### Extracted text
========================

Come on down to the brewery and ask for it fresh out of the tap! ...and for those of you in or around Melbourne, watch out for it at Little Creatures Dining Hall in Fitzroy!


----------



## Fourstar (17/4/09)

Who knows, it make have been kegged last week and be on tap by this weekend. Looks like i might go past the dining hall on the weekend and see if anything has surfaced by then.


----------



## eric8 (17/4/09)

Mmmmmm All Cascade, yummo!! Shame only in WA though


----------



## Fourstar (17/4/09)

eric8 said:


> Mmmmmm All Cascade, yummo!! Shame only in WA though



And Melbourne too!


----------



## mrs eyres (17/4/09)

mikem108 said:


> Got this in the email today , pity it won't make it to Sydney



Saw this in the line up for upcoming beers at the Local Taphouse in Sydney on their blog. YUM, another reason to go there


----------



## Sammus (17/4/09)

I happen to be in Melbourne till next tueday, I plan to make to the LC dining hall at some point. Let's hope its on by then


----------



## .DJ. (17/4/09)

I too read it was going to be at the taphouse in Sydney...


----------



## mschippr (17/4/09)

I was in Perth over the Easter weekend and dropped into the LC brewery to taste a *few*. I tried the stimulus ale and it is a nice drop but a little too hoppy for my liking. I nearly scored a copy of the recipe as it was written up on a notepad behind the counter but i didnt have a pen on me. 

Definatley a great place to visit if you are in Fremantle.


----------



## eric8 (17/4/09)

.DJ. said:


> I too read it was going to be at the taphouse in Sydney...


DJ did they say when it was going to be on? I was thinking of popping in there tonight.


----------



## Katherine (17/4/09)

whaooooooooo! looks like my kind of beer... Cant talk Lloydie into going tonight... 8.00am pretty early to talk beer to him.. but tommorow for sure...


----------



## chappo1970 (17/4/09)

WHAT ABOUT BRISVEGAS???? <_< 

Told ya social vacuum.......

========================

### Data lines
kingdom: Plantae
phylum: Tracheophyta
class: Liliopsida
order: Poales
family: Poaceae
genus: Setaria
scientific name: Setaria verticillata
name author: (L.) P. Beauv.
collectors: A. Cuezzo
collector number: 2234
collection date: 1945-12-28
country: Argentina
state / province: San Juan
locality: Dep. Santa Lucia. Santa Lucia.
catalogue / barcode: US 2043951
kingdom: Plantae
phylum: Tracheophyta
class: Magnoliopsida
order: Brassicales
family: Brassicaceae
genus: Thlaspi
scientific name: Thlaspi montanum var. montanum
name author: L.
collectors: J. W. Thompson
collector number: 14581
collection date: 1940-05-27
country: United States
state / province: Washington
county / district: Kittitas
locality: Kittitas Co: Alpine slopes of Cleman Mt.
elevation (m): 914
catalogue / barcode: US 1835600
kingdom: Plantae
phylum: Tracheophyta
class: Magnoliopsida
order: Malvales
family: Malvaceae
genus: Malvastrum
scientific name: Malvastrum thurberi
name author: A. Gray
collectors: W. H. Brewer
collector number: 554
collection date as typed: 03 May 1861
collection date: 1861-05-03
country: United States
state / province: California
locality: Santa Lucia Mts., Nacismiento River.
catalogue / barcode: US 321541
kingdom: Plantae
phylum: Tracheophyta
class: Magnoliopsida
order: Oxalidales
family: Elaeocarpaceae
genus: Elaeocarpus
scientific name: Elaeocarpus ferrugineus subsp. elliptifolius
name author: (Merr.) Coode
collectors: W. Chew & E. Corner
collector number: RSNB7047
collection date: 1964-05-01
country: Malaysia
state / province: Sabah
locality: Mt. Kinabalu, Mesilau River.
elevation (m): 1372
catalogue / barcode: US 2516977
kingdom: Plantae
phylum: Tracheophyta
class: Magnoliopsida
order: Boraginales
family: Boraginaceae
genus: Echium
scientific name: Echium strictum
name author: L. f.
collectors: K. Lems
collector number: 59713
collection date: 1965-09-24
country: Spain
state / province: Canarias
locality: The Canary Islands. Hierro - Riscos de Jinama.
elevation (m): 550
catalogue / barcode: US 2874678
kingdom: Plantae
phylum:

========================

### Task objective
Carry on the forum thread about the new Little Creatures beer from the point where it stops. The records are separate from the forum thread and have nothing to do with it.

### Answer to the task
----------



## Supra-Jim (17/4/09)

Chappo said:


> WHAT ABOUT BRISVEGAS???? <_<
> 
> Told ya social vacuum.......



Airfares to Melb are cheap Chappo, plus i'm sure you could work out some sort of sleeping arrangement with Ed the Dog (Brewing Assistant and Chief Security Officer)at our place if you do make it down.

:icon_cheers: SJ


----------



## eamonnfoley (17/4/09)

Had it on Wed night in Freo - pretty good, as was the pizza. The place was packed. 

Tastes like LCPA used to taste (US cascade), but more heavy in the flavour hops. Unusual that is was light on in bitterness, and light on in aroma. Must have hopped mainly for flavour.

Worth dropping in for!


----------



## chappo1970 (17/4/09)

Supra-Jim said:


> Airfares to Melb are cheap Chappo, plus i'm sure you could work out some sort of sleeping arrangement with Ed the Dog (Brewing Assistant and Chief Security Officer)at our place if you do make it down.
> 
> :icon_cheers: SJ




Oooooo! That's so tempting! SWMBO would smell a rat if said I had to go for work purposes thou?

Do you think Ed would like my human breath down his back :lol: you know what I do to camels!


----------



## brendo (17/4/09)

Looks like I am going to have to make a trip into Fitzroy at some point to sample this bad boy... tough cross to bear...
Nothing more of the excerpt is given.